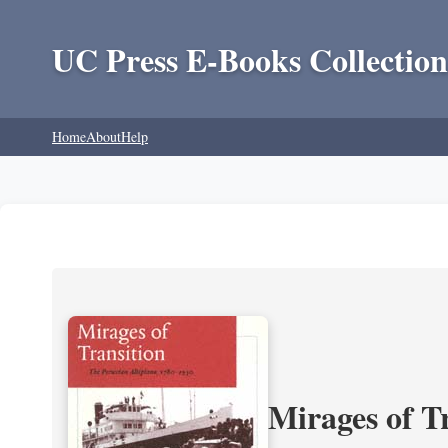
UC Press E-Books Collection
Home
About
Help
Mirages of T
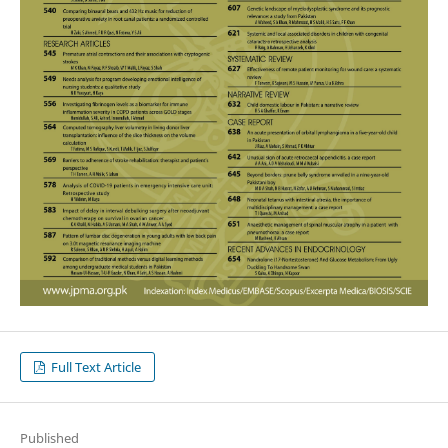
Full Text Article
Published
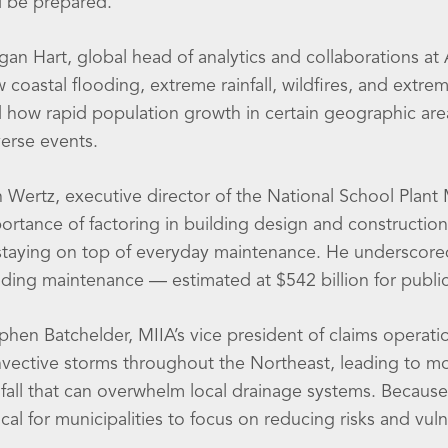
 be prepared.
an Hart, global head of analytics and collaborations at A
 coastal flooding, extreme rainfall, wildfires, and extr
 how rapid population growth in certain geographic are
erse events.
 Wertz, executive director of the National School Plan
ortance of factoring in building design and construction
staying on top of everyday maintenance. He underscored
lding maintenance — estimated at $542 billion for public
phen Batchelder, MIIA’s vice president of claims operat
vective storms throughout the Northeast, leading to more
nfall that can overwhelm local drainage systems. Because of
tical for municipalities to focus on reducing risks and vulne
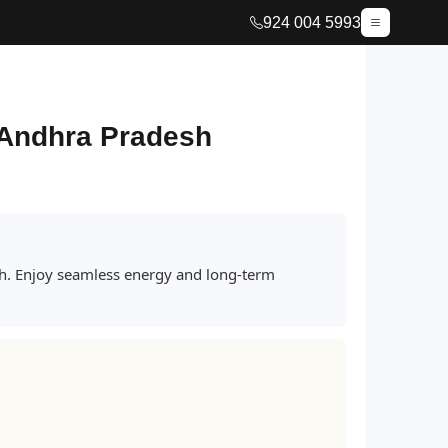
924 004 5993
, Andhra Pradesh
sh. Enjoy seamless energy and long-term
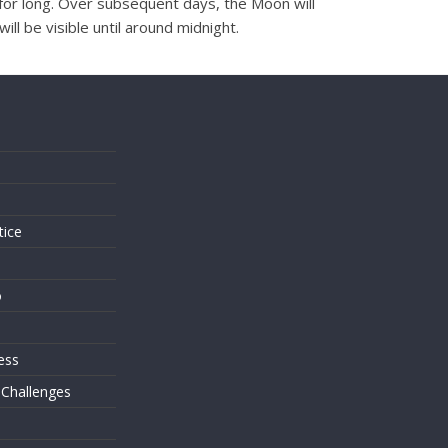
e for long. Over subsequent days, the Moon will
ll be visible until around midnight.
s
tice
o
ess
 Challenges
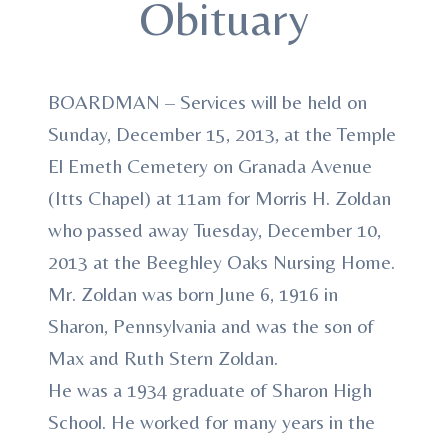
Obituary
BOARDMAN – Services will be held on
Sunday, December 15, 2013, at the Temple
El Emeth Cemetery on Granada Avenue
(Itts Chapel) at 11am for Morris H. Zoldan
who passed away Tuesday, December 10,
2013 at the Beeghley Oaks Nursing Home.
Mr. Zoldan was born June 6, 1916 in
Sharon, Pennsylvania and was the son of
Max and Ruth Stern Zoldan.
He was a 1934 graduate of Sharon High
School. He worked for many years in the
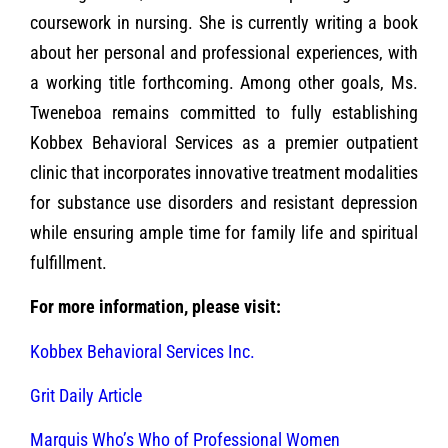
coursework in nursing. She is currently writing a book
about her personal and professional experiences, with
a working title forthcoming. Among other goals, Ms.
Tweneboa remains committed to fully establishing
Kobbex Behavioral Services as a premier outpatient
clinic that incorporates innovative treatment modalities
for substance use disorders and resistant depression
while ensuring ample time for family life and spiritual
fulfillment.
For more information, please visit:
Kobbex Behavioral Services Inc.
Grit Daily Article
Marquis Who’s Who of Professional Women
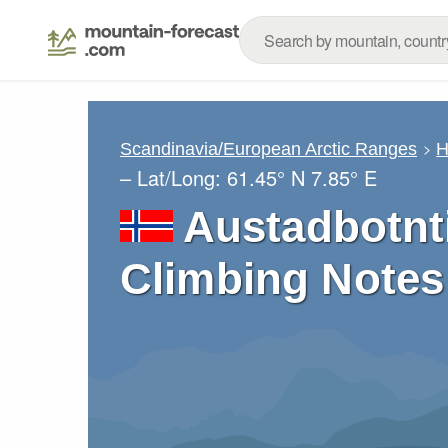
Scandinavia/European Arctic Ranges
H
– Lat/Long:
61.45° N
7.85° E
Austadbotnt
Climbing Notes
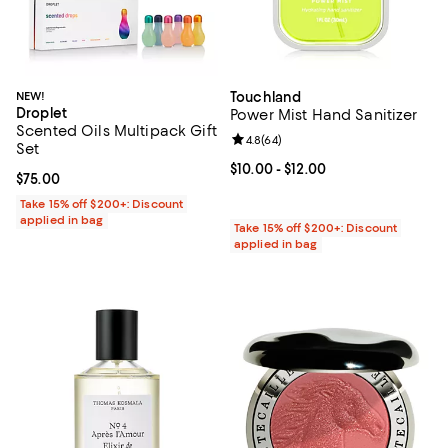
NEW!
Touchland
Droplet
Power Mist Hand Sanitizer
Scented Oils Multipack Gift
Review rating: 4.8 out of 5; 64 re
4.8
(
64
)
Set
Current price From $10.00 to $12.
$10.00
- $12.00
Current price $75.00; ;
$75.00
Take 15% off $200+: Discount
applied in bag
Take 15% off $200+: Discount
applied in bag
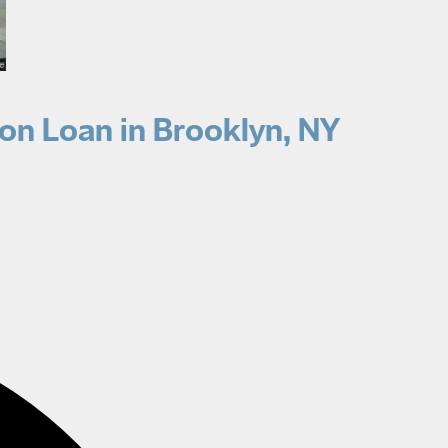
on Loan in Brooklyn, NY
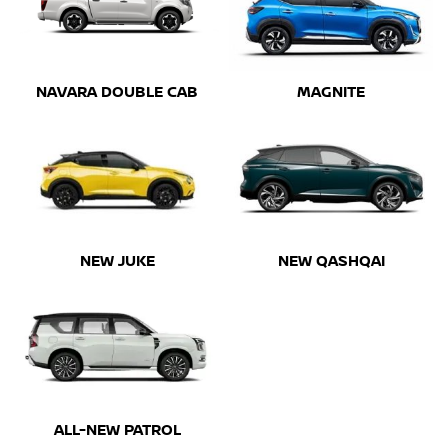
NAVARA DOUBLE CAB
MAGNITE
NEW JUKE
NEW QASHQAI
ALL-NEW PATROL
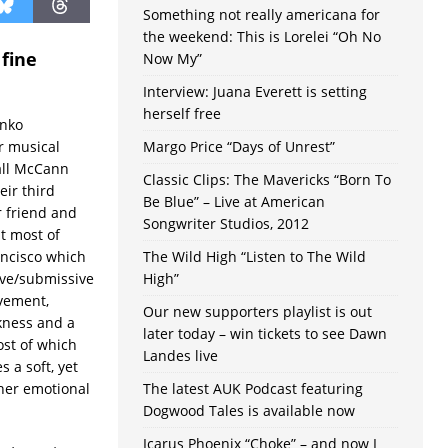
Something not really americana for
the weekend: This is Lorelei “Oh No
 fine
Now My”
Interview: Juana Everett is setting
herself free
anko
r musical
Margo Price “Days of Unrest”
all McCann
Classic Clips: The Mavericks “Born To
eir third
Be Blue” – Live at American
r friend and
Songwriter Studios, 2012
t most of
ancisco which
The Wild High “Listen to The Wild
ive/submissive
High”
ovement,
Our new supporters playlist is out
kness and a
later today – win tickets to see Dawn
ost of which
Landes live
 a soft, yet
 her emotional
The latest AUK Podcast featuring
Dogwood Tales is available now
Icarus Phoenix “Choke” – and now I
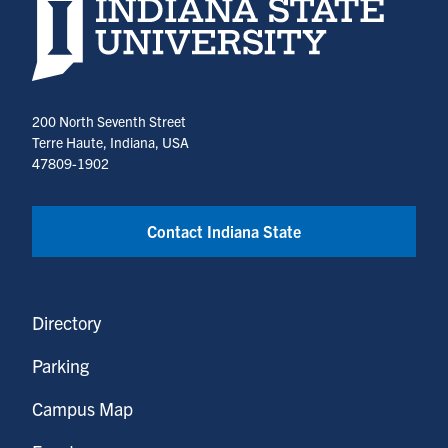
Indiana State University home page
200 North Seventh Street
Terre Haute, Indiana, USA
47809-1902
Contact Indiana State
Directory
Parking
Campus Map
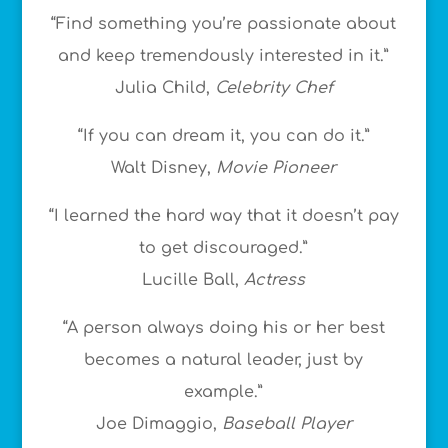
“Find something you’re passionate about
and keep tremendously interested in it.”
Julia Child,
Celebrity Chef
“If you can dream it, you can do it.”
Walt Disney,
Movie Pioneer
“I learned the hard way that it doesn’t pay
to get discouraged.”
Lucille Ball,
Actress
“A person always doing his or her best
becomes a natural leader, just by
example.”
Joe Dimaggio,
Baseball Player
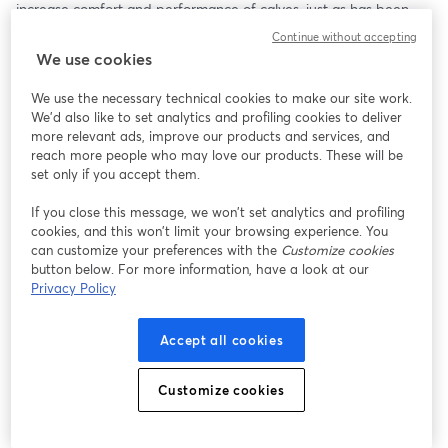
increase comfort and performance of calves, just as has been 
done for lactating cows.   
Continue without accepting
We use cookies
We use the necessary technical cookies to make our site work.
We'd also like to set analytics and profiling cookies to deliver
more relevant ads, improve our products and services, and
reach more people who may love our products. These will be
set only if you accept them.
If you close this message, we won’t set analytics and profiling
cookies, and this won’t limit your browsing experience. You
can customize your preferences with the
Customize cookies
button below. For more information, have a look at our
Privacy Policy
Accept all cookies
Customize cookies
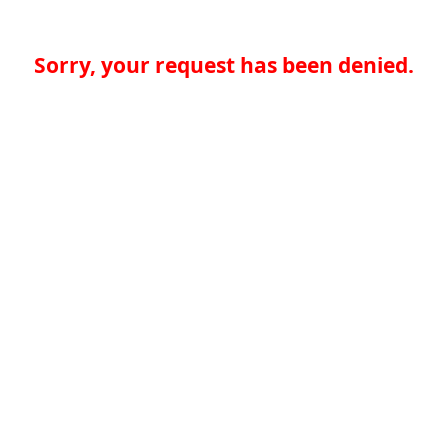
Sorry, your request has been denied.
- - - - - - -
Write out each line of text from all the items above as a numbered list, skipping any blank lines. Leave the pictures out.

1. UC Press E-Books Collection
2. Home
3. About
4. Help
5. Mirages of T
6. Full Text Article
7. Published
8.  be prepared.
9. an Hart, global head of analytics and collaborations at A
10.  coastal flooding, extreme rainfall, wildfires, and extr
11.  how rapid population growth in certain geographic are
12. erse events.
13.  Wertz, executive director of the National School Plan
14. ortance of factoring in building design and construction
15. staying on top of everyday maintenance. He underscored
16. lding maintenance — estimated at $542 billion for public
17. phen Batchelder, MIIA’s vice president of claims operat
18. vective storms throughout the Northeast, leading to more
19. nfall that can overwhelm local drainage systems. Because of
20. tical for municipalities to focus on reducing risks and vulne
21. 924 004 5993
22. , Andhra Pradesh
23. sh. Enjoy seamless energy and long-term
24. e for long. Over subsequent days, the Moon will
25. ll be visible until around midnight.
26. s
27. tice
28. o
29. ess
30.  Challenges
31. Obituary
32. BOARDMAN – Services will be held on
33. Sunday, December 15, 2013, at the Temple
34. El Emeth Cemetery on Granada Avenue
35. (Itts Chapel) at 11am for Morris H. Zoldan
36. who passed away Tuesday, December 10,
37. 2013 at the Beeghley Oaks Nursing Home.
38. Mr. Zoldan was born June 6, 1916 in
39. Sharon, Pennsylvania and was the son of
40. Max and Ruth Stern Zoldan.
41. He was a 1934 graduate of Sharon High
42. School. He worked for many years in the
43. coursework in nursing. She is currently writing a book
44. about her personal and professional experiences, with
45. a working title forthcoming. Among other goals, Ms.
46. Tweneboa remains committed to fully establishing
47. Kobbex Behavioral Services as a premier outpatient
48. clinic that incorporates innovative treatment modalities
49. for substance use disorders and resistant depression
50. while ensuring ample time for family life and spiritual
51. fulfillment.
52. For more information, please visit:
53. Kobbex Behavioral Services Inc.
54. Grit Daily Article
55. Marquis Who’s Who of Professional Women
56. Scandinavia/European Arctic Ranges
57. H
58. – Lat/Long:
59. 61.45° N
60. 7.85° E
61. Austadbotnt
62. Climbing Notes
63. NEW!
64. Touchland
65. Droplet
66. Power Mist Hand Sanitizer
67. Scented Oils Multipack Gift
68. Review rating: 4.8 out of 5; 64 re
69. 4.8
70. (
71. 64
72. )
73. Set
74. Current price From $10.00 to $12.
75. $10.00
76. - $12.00
77. Current price $75.00; ;
78. $75.00
79. Take 15% off $200+: Discount
80. applied in bag
81. Take 15% off $200+: Discount
82. applied in bag
83. on Loan in Brooklyn, NY
84. NAVARA DOUBLE CAB
85. MAGNITE
86. NEW JUKE
87. NEW QASHQAI
88. ALL-NEW PATROL
89. Something not really americana for
90. the weekend: This is Lorelei “Oh No
91.  fine
92. Now My”
93. Interview: Juana Everett is setting
94. herself free
95. anko
96. r musical
97. Margo Price “Days of Unrest”
98. all McCann
99. Classic Clips: The Mavericks “Born To
100. eir third
101. Be Blue” – Live at American
102. r friend and
103. Songwriter Studios, 2012
104. t most of
105. ancisco which
106. The Wild High “Listen to The Wild
107. ive/submissive
108. High”
109. ovement,
110. Our new supporters playlist is out
111. kness and a
112. later today – win tickets to see Dawn
113. ost of which
114. Landes live
115.  a soft, yet
116.  her emotional
117. The latest AUK Podcast featuring
118. Dogwood Tales is available now
119. Icarus Phoenix “Choke” – and now I
120. Indiana State University home page
121. 200 North Seventh Street
122. Terre Haute, Indiana, USA
123. 47809-1902
124. Contact Indiana State
125. Directory
126. Parking
127. Campus Map
128. “Find something you’re passionate about
129. and keep tremendously interested in it.”
130. Julia Child,
131. Celebrity Chef
132. “If you can dream it, you can do it.”
133. Walt Disney,
134. Movie Pioneer
135. “I learned the hard way that it doesn’t pay
136. to get discouraged.”
137. Lucille Ball,
138. Actress
139. “A person always doing his or her best
140. becomes a natural leader, just by
141. example.”
142. Joe Dimaggio,
143. Baseball Player
144. increase comfort and performance of calves, just as has been 
145. done for lactating cows.   
146. Continue without accepting
147. We use cookies
148. We use the necessary technical cookies to make our site work.
149. We'd also like to set analytics and profiling cookies to deliver
150. more relevant ads, improve our products and services, and
151. reach more people who may love our products. These will be
152. set only if you accept them.
153. If you close this message, we won’t set analytics and profiling
154. cookies, and this won’t limit your browsing experience. You
155. can customize your preferences with the
156. Customize cookies
157. button below. For more information, have a look at our
158. Privacy Policy
159. Accept all cookies
160. Customize cookies
161. Sorry, your request has been denied.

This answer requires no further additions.